> **Document text**:

▬▬▬▬▬▬

Yùxuǎn Táng Sòng wén chún 御選唐宋文醇
Imperially Selected Distilled Táng-Sòng Prose by 高宗弘曆
About the work
The young Qiánlóng emperor’s 58-juǎn imperial anthology of TángSòng gǔwén prose, completed and printed in Qiánlóng 3 (1738) — the emperor’s first major literary project, undertaken three years into his reign at age 27. The work distills the gǔwén tradition through the lens of the TángSòng Ten Masters (shí dàjiā) — Hán Yù 韓愈, Liǔ Zōngyuán 柳宗元, Ōuyáng Xiū 歐陽修, Sū Xún 蘇洵, Sū Shì 蘇軾, Sū Zhé 蘇轍, Zēng Gǒng 曾鞏, Wáng Ānshí 王安石 (the standard Bā dàjiā), plus Lǐ Xízhī 李習之 (李翺, Lǐ Áo, a HánYù disciple) and Sūn Kězhī 孫可之 (孫樵, a major late-Táng prose-stylist) — making Ten Masters instead of Eight. The selection-base is the early-Qīng scholar Chǔ Xīn’s 儲欣 TángSòng shí dàjiā quánjí lù 唐宋十大家全集錄 (which itself had supplemented Máo Kūn’s 茅坤 standard Míng Bā dàjiā compilation with the two additional authors). The Qiánlóng compilation selects from Chǔ Xīn — adding what Chǔ omitted (additional 20%), removing what Qiánlóng judged inadequate. Each selected piece is accompanied by multi-source commentary — gathering critical remarks by Sòng, Yuán, Míng, and early-Qīng scholars (the fánlì names dozens of cited commentators including Liǔ Zōngyuán, Lǐ Shāngyǐn, Mù Xiū, Sīmǎ Guāng, Sū Shì, Lǚ Zǔqiān, Zhēn Déxiù, Hóng Mài, Wáng Yīnglín, Liú Kèzhuāng, Xiè Fángdé, Qiū Jùn, Hú Jūrén, Yáng Shèn, Táng Shùnzhī, Lín Xīyuán, Máo Kūn, Wáng Shènzhōng, Wáng Shìzhēn, Lǐ Tíngjī, Wáng Zhìjiān, Huáng Dàozhōu, Chén Zǐlóng, Zhāng Yīng, Lǐ Guāngdì, Chǔ Xīn, Cài Shìyuǎn …). Items previously yùpíng (imperially-commented) by the Kāngxī emperor appear with the imperial comment in yellow text at the head of the piece, marked as the supreme honour. The Qiánlóng imperial preface delivers a substantial critical statement: that wén must have xù (sequence), dá (conveyance), and wù (substance) — the Sāndá model attributed to Zhōugōng and Kǒngzǐ.

▬▬▬▬▬▬

> **Exercise objective**: Using the description of the imperial prose anthology, explain why the anthology counts Ten Masters rather than the usual Eight. The listing that follows comes from a separate source.

▬▬▬▬▬▬

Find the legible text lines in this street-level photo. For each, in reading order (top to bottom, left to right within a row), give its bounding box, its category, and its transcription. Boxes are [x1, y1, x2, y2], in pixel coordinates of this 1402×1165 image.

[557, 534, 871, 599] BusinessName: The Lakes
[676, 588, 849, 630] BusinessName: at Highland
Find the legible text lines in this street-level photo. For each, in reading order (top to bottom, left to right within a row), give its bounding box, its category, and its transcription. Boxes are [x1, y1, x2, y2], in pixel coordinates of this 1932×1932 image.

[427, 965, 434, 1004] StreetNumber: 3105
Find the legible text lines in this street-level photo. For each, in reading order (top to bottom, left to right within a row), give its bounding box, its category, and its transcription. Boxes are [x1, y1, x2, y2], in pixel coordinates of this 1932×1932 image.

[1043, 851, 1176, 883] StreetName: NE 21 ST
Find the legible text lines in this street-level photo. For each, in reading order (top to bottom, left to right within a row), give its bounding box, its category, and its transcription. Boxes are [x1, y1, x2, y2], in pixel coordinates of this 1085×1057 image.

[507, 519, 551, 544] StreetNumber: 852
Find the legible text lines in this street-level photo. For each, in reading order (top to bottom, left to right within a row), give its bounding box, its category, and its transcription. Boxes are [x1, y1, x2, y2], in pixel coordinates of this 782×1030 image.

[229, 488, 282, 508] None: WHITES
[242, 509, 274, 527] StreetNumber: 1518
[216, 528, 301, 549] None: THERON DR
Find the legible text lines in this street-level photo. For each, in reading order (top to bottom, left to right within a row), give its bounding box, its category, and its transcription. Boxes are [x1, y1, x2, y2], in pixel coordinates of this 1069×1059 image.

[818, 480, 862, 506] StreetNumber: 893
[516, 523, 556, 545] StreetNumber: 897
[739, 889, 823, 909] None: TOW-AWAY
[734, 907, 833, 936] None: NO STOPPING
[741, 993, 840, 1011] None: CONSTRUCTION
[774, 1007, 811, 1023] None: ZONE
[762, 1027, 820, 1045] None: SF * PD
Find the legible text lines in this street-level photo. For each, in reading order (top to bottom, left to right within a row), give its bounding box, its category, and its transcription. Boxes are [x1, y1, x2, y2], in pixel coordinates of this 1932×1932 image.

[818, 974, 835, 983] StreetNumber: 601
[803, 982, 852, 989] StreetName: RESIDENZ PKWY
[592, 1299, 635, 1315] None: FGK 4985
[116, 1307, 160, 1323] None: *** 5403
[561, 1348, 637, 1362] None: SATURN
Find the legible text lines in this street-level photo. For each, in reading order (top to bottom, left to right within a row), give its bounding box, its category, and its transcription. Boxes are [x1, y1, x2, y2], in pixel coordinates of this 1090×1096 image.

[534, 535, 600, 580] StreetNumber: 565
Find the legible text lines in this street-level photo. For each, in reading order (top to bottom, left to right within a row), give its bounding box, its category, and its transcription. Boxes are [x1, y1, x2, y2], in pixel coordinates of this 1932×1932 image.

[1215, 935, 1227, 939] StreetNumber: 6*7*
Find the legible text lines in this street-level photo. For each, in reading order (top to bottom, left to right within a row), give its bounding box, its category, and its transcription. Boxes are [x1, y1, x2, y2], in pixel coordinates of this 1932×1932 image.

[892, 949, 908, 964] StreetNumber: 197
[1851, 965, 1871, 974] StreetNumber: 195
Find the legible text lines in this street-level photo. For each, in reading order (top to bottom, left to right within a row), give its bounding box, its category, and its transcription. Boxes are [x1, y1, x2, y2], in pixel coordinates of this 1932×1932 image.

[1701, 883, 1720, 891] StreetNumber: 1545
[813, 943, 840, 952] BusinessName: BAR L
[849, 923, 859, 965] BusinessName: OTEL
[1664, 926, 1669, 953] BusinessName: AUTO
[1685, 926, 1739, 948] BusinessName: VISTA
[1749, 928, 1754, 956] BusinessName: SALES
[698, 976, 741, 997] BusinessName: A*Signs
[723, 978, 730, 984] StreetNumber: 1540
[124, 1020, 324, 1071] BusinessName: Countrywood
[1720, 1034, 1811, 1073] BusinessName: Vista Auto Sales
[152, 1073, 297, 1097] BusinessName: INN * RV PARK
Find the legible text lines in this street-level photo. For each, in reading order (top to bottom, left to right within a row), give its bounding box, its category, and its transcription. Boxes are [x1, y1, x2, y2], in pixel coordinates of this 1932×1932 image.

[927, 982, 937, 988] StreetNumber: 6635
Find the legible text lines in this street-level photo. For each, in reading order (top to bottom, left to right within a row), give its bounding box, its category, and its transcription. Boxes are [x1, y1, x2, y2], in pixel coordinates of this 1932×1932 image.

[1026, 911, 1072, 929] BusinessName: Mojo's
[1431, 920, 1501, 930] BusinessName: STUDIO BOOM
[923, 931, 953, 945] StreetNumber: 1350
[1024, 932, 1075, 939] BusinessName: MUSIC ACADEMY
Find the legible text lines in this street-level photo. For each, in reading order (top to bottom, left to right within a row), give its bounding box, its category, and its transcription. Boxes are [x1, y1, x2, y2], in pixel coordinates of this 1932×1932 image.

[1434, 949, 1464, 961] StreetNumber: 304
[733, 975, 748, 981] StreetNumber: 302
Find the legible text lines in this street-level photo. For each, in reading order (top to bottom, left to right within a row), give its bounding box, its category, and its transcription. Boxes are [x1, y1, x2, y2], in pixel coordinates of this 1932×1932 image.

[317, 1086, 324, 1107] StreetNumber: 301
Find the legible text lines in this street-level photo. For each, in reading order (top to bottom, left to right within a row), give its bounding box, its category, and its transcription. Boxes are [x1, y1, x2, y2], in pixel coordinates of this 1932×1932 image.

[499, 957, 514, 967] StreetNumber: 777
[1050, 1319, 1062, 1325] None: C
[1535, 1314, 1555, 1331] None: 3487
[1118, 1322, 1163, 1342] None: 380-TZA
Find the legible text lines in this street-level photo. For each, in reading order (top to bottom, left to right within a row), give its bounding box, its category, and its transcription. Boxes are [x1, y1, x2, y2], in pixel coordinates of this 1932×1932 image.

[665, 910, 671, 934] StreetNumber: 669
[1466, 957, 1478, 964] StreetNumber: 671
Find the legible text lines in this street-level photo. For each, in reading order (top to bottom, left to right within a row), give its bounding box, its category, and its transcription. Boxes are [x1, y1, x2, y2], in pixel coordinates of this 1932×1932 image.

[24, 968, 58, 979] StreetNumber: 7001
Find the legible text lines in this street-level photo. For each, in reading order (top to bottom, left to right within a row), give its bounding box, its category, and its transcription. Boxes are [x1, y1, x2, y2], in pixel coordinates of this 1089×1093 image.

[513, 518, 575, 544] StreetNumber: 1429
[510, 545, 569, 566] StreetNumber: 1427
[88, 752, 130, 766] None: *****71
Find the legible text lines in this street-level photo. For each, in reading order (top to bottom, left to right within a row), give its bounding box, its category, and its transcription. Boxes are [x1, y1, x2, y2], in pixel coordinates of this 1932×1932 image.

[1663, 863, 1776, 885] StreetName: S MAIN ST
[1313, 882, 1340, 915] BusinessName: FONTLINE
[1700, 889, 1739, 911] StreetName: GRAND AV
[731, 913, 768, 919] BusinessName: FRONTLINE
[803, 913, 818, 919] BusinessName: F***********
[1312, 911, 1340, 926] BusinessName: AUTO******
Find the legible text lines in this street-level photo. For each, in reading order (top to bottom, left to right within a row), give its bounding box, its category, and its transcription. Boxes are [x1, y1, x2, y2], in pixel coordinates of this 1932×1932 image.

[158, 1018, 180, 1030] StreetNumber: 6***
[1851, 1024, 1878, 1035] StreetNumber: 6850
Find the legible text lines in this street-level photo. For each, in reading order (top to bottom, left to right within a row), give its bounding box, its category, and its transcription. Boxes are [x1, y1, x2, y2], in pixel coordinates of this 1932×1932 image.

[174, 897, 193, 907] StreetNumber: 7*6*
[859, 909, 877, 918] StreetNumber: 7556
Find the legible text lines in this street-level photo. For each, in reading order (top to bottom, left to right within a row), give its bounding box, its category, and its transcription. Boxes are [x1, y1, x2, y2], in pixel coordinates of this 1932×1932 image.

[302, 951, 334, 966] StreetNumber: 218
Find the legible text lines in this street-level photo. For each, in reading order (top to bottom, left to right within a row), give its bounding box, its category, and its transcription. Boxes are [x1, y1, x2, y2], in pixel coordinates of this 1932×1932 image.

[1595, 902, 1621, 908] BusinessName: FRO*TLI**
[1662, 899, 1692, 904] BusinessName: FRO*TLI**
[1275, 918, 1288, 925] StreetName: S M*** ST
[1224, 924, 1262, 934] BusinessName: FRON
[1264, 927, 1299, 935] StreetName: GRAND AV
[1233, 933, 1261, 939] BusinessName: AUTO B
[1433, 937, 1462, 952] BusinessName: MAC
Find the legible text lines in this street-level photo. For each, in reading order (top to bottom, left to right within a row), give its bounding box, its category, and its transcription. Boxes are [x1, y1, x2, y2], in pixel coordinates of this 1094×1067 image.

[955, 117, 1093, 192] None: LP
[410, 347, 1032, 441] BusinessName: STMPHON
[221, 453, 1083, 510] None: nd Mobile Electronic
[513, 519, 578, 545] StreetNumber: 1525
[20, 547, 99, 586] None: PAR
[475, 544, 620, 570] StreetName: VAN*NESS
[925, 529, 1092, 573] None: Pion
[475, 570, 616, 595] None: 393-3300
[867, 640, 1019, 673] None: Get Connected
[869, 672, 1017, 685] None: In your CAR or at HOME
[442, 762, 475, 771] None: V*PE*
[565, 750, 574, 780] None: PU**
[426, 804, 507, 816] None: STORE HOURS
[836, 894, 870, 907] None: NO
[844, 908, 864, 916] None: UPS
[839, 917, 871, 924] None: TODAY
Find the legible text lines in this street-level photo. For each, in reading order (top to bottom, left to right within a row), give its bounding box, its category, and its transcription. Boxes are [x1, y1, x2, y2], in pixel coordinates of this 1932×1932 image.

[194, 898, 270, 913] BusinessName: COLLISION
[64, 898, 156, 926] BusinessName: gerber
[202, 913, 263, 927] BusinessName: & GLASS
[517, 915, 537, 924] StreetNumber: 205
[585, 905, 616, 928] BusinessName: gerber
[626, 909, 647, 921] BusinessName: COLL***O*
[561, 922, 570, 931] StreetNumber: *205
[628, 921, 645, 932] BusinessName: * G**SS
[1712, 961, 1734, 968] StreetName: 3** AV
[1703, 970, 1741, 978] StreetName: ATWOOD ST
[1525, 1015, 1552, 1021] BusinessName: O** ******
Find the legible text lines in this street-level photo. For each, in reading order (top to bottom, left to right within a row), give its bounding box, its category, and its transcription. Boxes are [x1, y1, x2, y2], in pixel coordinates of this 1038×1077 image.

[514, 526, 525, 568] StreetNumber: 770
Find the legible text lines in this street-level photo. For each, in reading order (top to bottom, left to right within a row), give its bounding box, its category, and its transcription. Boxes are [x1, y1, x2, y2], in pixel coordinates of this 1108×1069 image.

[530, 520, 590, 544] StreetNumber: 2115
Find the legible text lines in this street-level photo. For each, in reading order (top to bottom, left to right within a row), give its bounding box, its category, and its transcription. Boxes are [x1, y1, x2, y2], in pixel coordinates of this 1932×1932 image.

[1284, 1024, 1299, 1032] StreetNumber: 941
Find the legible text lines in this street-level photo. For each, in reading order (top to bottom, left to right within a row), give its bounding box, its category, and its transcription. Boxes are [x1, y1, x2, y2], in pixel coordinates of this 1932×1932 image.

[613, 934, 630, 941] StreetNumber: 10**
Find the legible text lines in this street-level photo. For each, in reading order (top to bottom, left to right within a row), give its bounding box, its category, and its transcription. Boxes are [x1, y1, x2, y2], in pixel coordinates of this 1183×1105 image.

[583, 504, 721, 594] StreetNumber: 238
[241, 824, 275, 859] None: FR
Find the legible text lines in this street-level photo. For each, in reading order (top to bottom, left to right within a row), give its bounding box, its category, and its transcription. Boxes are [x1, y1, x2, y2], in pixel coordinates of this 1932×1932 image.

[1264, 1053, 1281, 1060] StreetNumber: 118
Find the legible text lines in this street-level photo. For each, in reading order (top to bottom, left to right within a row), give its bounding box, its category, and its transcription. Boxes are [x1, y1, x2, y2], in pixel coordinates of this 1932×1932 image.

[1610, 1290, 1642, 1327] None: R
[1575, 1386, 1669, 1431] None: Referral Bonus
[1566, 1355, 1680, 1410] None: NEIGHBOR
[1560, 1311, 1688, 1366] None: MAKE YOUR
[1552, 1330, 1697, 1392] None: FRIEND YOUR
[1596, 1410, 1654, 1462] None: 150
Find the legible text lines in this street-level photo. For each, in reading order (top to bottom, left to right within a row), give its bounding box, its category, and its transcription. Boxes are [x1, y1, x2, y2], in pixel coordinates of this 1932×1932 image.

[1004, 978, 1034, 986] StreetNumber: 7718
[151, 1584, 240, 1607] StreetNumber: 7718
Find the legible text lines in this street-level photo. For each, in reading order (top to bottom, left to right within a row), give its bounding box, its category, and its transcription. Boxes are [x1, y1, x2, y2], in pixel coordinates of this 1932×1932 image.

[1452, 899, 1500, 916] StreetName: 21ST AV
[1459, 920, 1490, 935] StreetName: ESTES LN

▬▬▬▬▬▬

> **Correct response**: The anthology adds Lǐ Xízhī (Lǐ Áo, a Hán Yù disciple) and Sūn Kězhī (Sūn Qiáo, a major late-Táng prose stylist) to the standard eight Táng-Sòng masters. It does so because its selection base is Chǔ Xīn's compilation, which had already supplemented Máo Kūn's standard Míng compilation of the Eight Masters with those two authors.